(Hardware design source files)

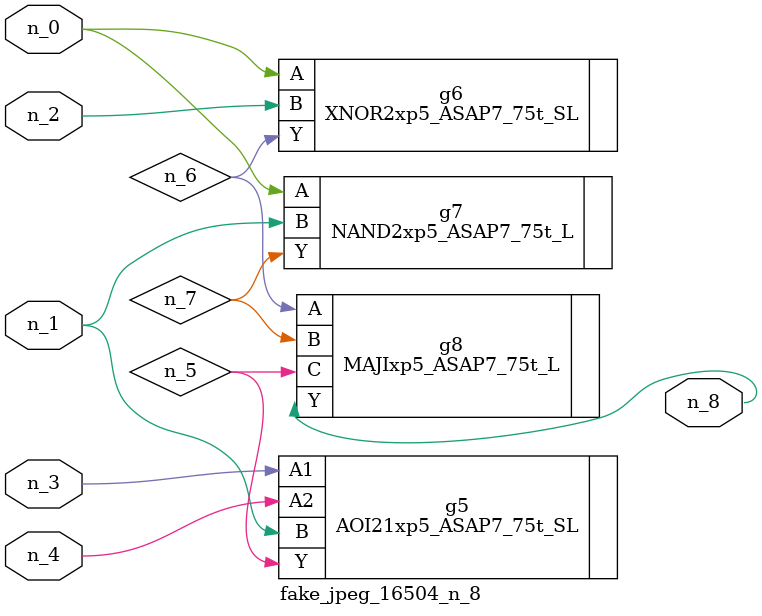
<source format=v>
module fake_jpeg_16504_n_8 (n_3, n_2, n_1, n_0, n_4, n_8);

input n_3;
input n_2;
input n_1;
input n_0;
input n_4;

output n_8;

wire n_6;
wire n_5;
wire n_7;

AOI21xp5_ASAP7_75t_SL g5 ( 
.A1(n_3),
.A2(n_4),
.B(n_1),
.Y(n_5)
);

XNOR2xp5_ASAP7_75t_SL g6 ( 
.A(n_0),
.B(n_2),
.Y(n_6)
);

NAND2xp5_ASAP7_75t_L g7 ( 
.A(n_0),
.B(n_1),
.Y(n_7)
);

MAJIxp5_ASAP7_75t_L g8 ( 
.A(n_6),
.B(n_7),
.C(n_5),
.Y(n_8)
);


endmodule
</source>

→ Exercise instructions:
Although the records contain pictures, print only the rest, exactly as written.

→ Response area:
<source format=v>
module fake_jpeg_16504_n_8 (n_3, n_2, n_1, n_0, n_4, n_8);

input n_3;
input n_2;
input n_1;
input n_0;
input n_4;

output n_8;

wire n_6;
wire n_5;
wire n_7;

AOI21xp5_ASAP7_75t_SL g5 ( 
.A1(n_3),
.A2(n_4),
.B(n_1),
.Y(n_5)
);

XNOR2xp5_ASAP7_75t_SL g6 ( 
.A(n_0),
.B(n_2),
.Y(n_6)
);

NAND2xp5_ASAP7_75t_L g7 ( 
.A(n_0),
.B(n_1),
.Y(n_7)
);

MAJIxp5_ASAP7_75t_L g8 ( 
.A(n_6),
.B(n_7),
.C(n_5),
.Y(n_8)
);


endmodule
</source>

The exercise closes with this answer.